The MaxXx-D MK11 sits second in Exposure Lights range, with just the range topping Six Pack above it. The MaXx-D offers 3,300 lumens when using the clever Reflex technology and some great battery life to boot. It's a relatively small package that packs a real punch.
The 3,300 lumen MaXx-D is a competent night ride partner, it throws plenty of light out in front of you, its easy to use and features Reflex+ technology that optimises light brightness depending on your speed and actions on the bike.
When in Reflex+ mode the light will dim and brighten depending on your movement. Reflex isn't new, its been on Exposure lights for a few years now. But the whilst the old Reflex tech interpreted gradient, temperature and acceleration data to adjust the brightness to suit the conditions, the new Reflex+ also detects any period of inactivity and automatically dims the light to save power. In practice, whilst stopped or climbing/moving slowly on a fire road the light dims right down, then brightening immediately as I sped up to go downhill or started to move the bars more on a technical climb. Check out the video below to see the difference in lumen output.

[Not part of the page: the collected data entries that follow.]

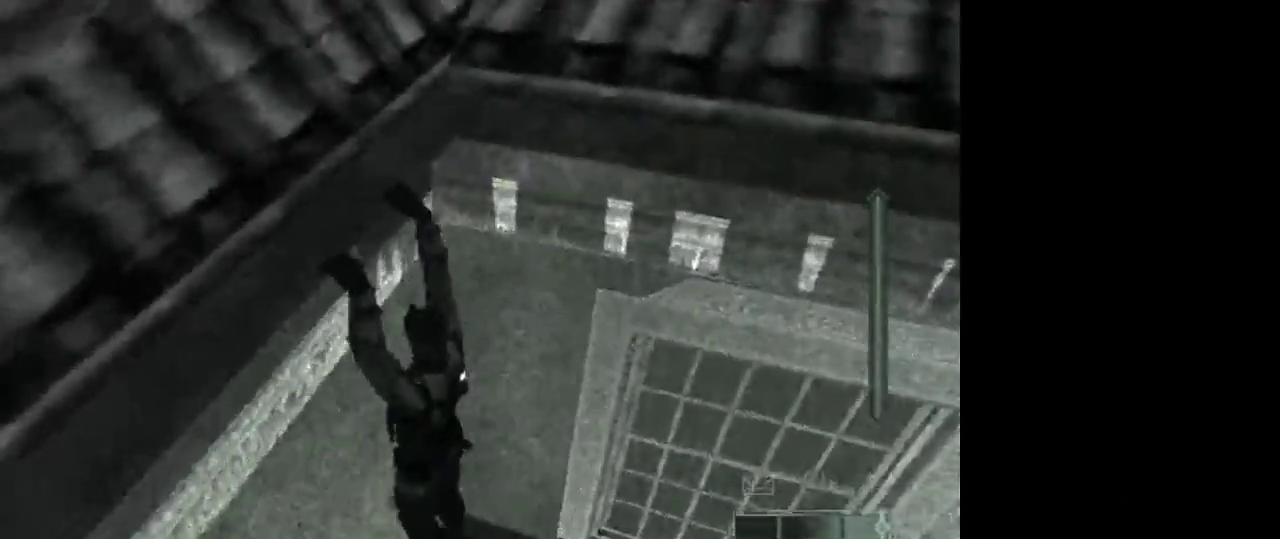
{"keys": [], "mouse": [], "events": []}
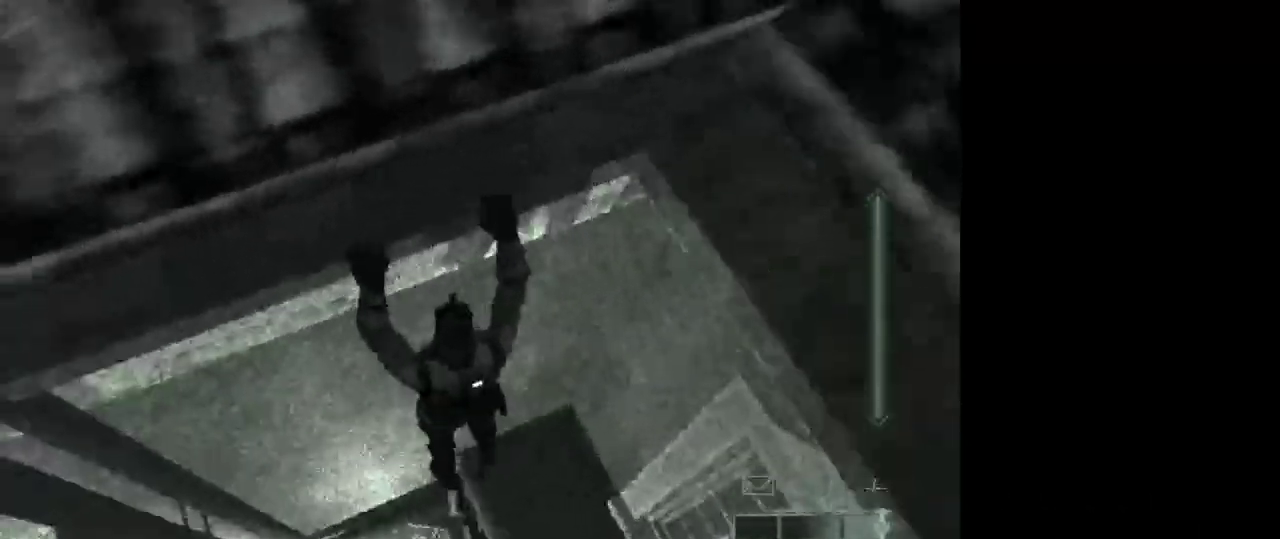
{"keys": ["d"], "mouse": [], "events": [[267, "d", "down"]]}
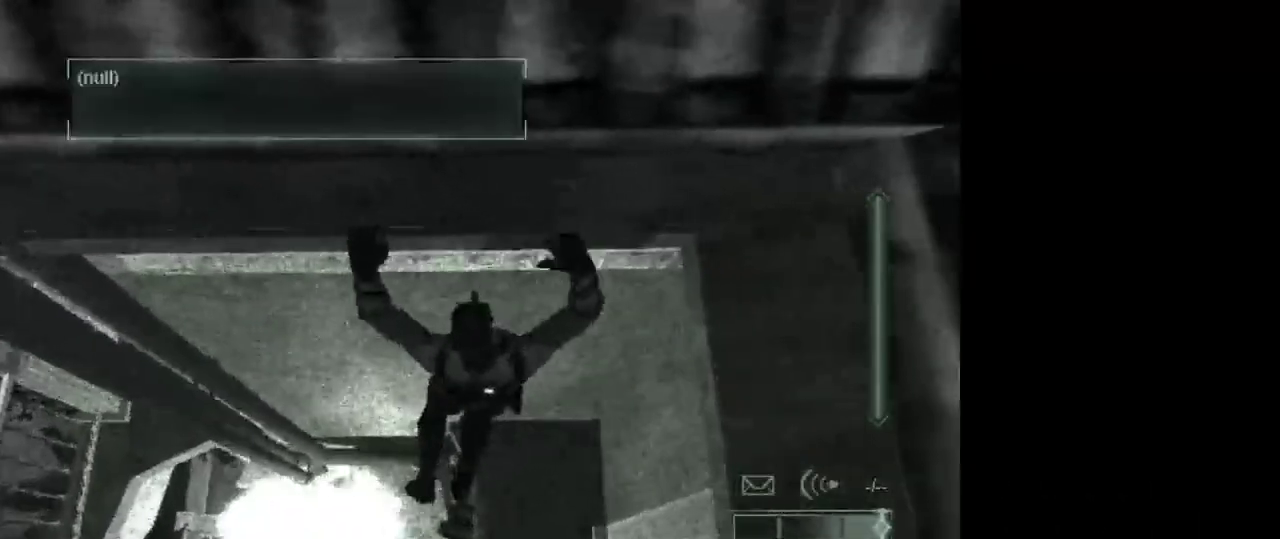
{"keys": ["c"], "mouse": [], "events": [[283, "d", "up"], [467, "c", "down"]]}
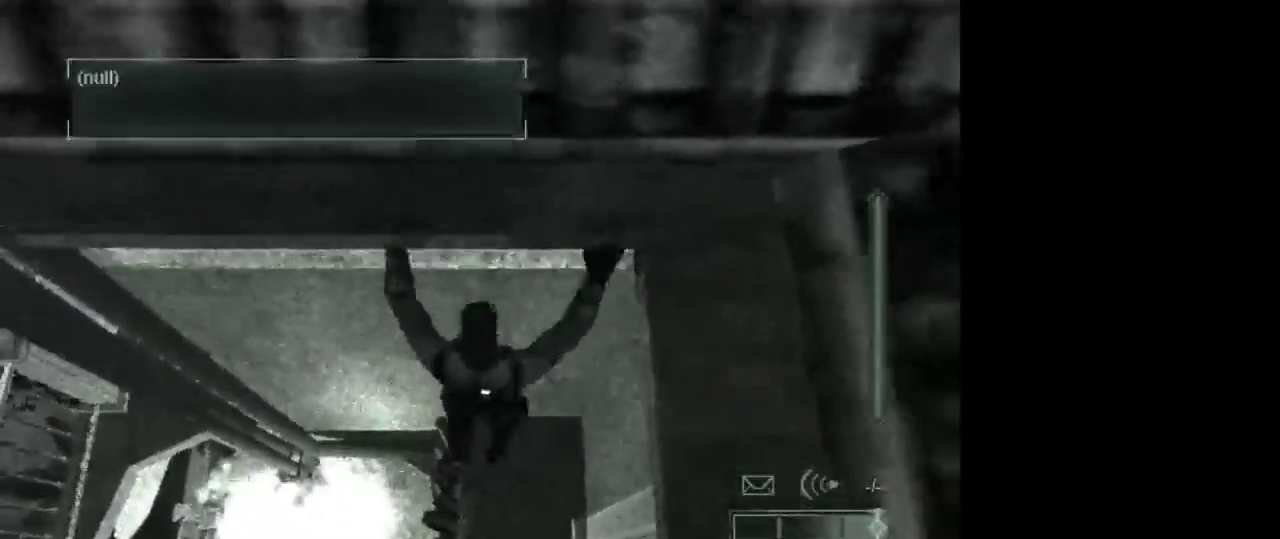
{"keys": [], "mouse": [], "events": [[67, "c", "up"]]}
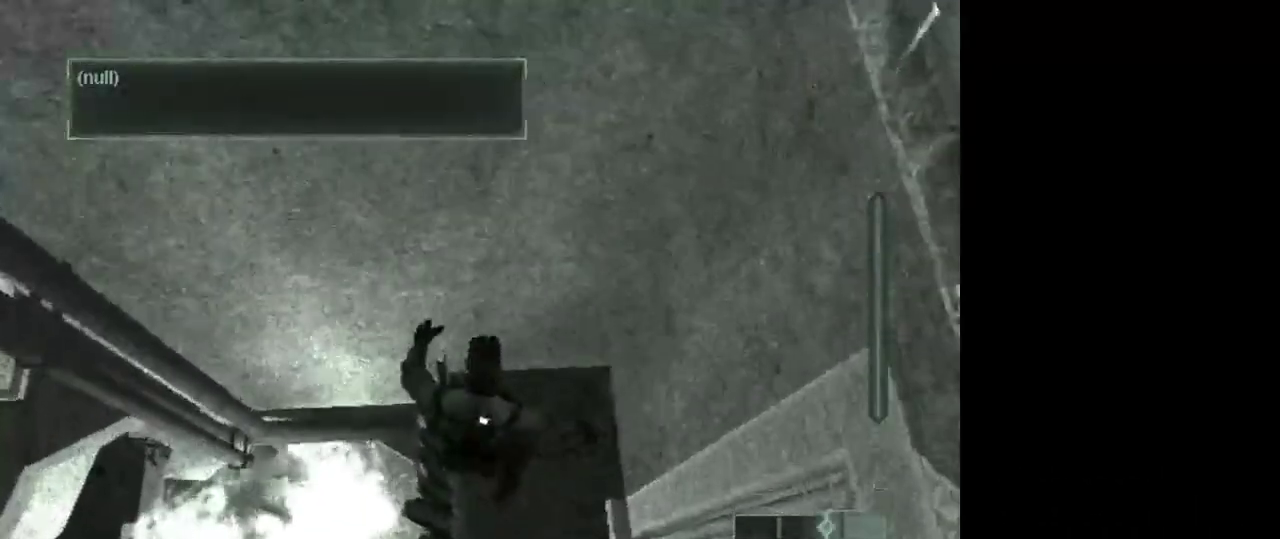
{"keys": [], "mouse": [], "events": []}
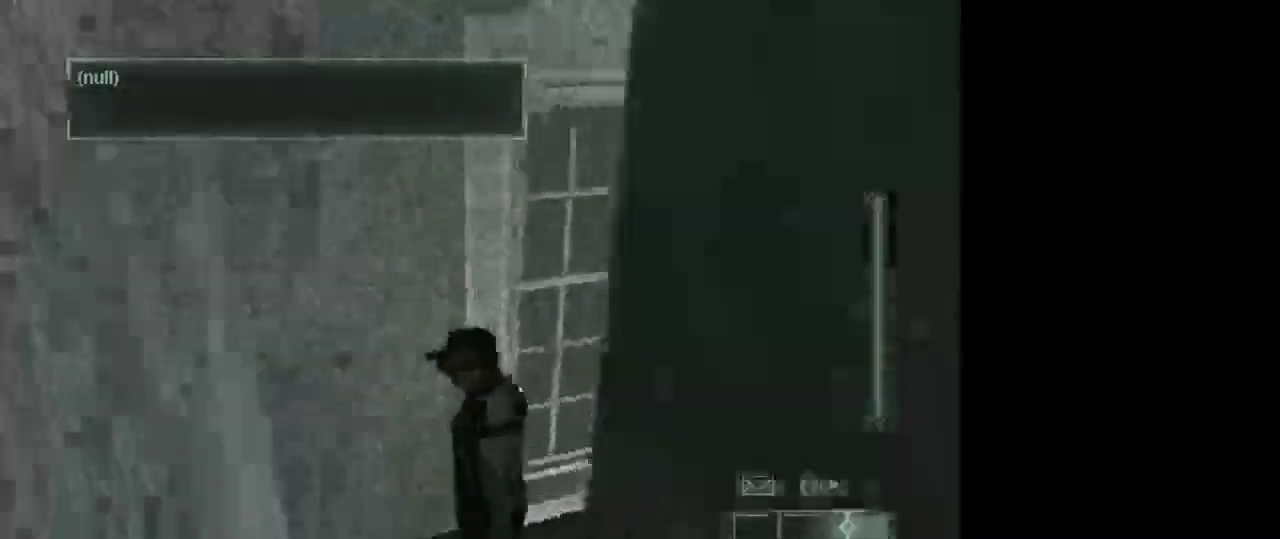
{"keys": ["w"], "mouse": [], "events": [[133, "w", "down"]]}
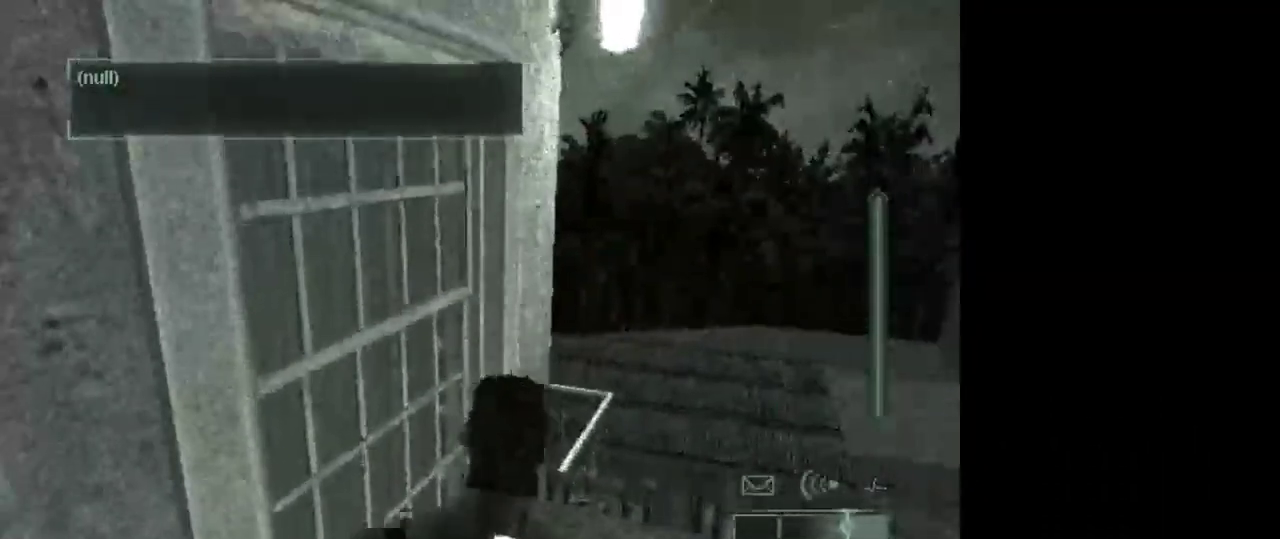
{"keys": [], "mouse": [], "events": [[233, "w", "up"], [383, "space", "down"], [483, "space", "up"]]}
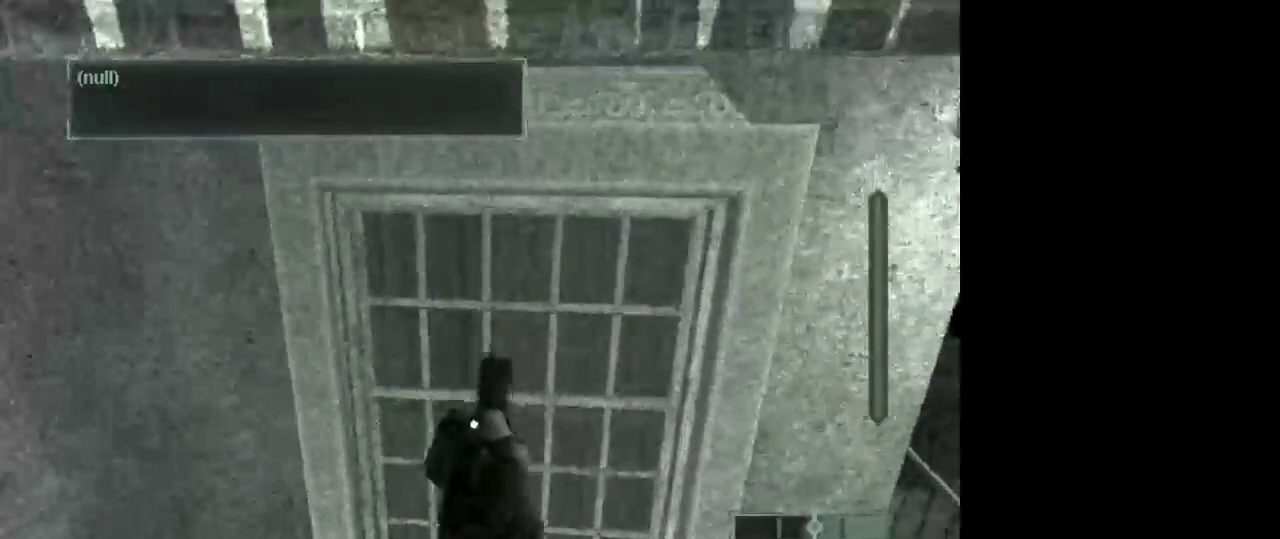
{"keys": [], "mouse": [], "events": []}
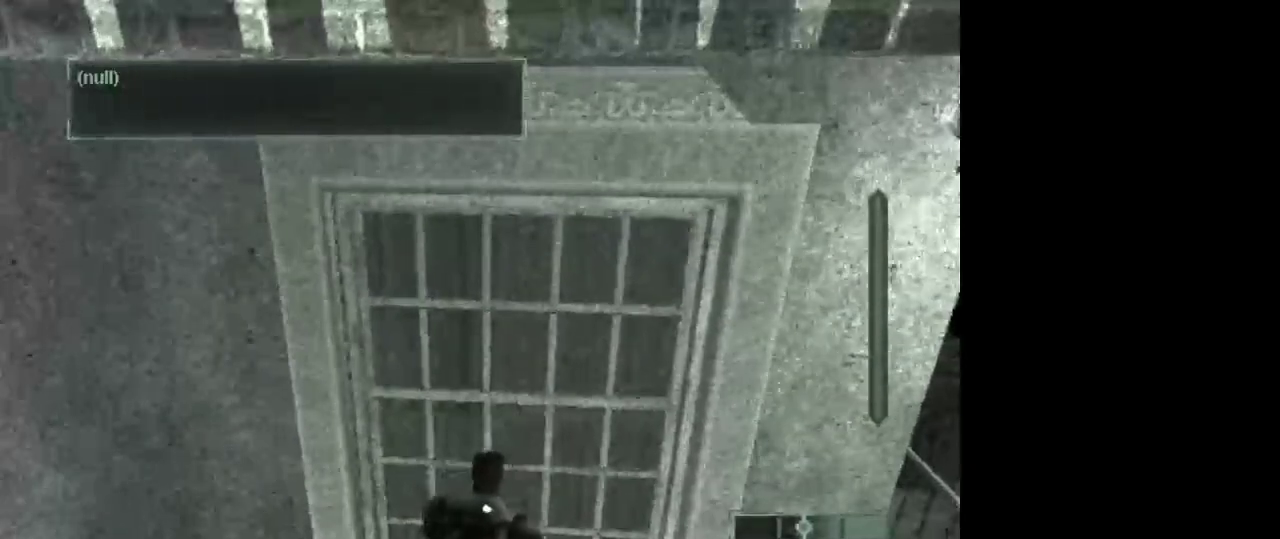
{"keys": [], "mouse": [], "events": []}
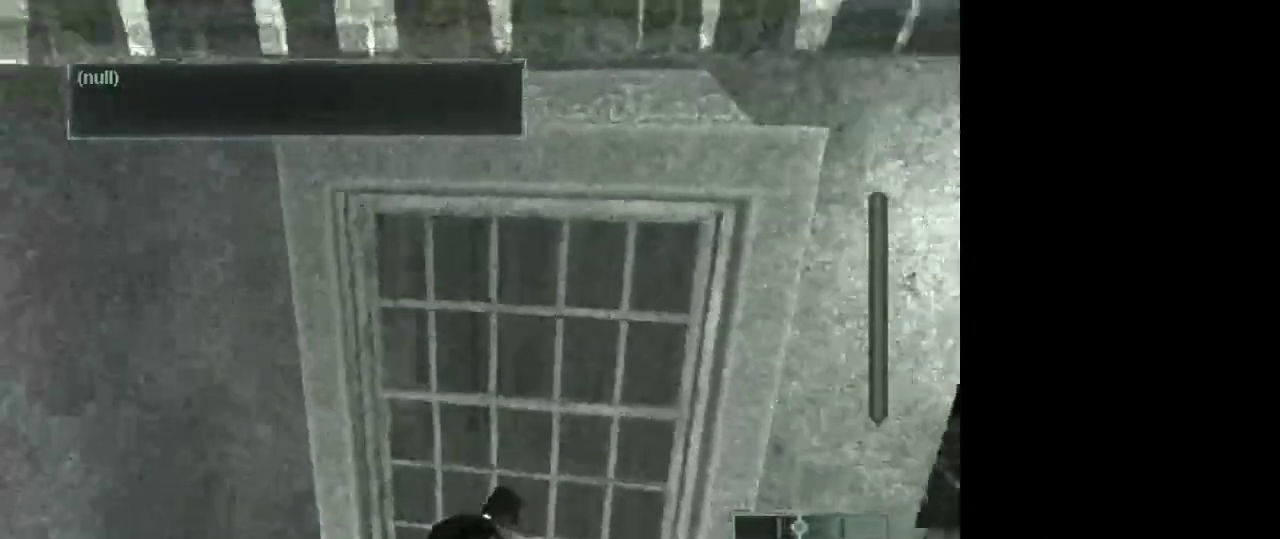
{"keys": [], "mouse": [], "events": []}
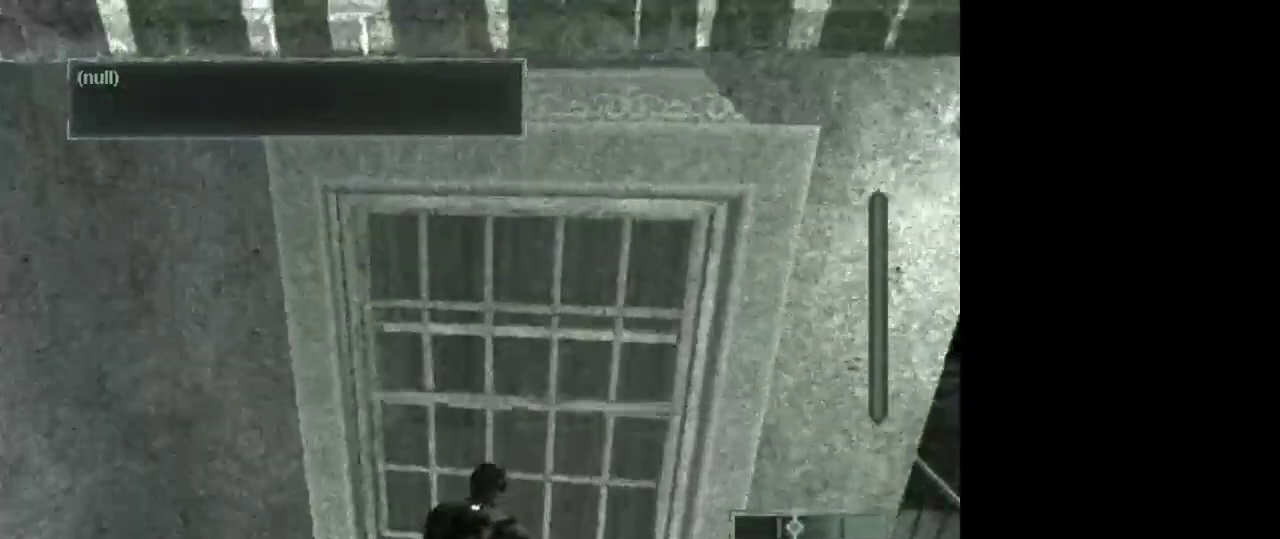
{"keys": [], "mouse": [], "events": []}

Reflex+ needs no set up really, it calibrates itself for the first 15 minutes of use calculating your riding style. When using the feature you'll be treated to 3,300 lumens on the downs (rather than a max of 2,500 from a non-reflex mode), plus battery saving when riding slowly and low light is adequate. The light remembers your riding style and implements it immediately on your next ride. This feature works very well indeed, with Reflex programmes pumping out a maximum of 3 hrs of Reflex+ lighting, more than adequate for most night rides. At its lowest power in a Reflex+ mode the light is dim but totally adequate for climbing at slow speeds.
The beam emitted from the four LED's of the MaXx-D is plentiful, it doesn't cover as much area the Six Pack but it is by no means dark! The trail is well illuminated with the sides of the singletrack covered too. I paired this light with the 1,500 lumen Exposure Diablo on my helmet for top notch night time visibility. Above is the light on full chat at 3,300 lumens. There are 10 available programs or modes, the first three are Reflex+ modes whilst the others emit constant beams.
There is s a small LED display on the rear which with one press, when the light is off, displays battery life. When the light is on (double click the button) this same display shows the mode selected followed by the 'run time' left with additional lights to quickly indicate if power is low.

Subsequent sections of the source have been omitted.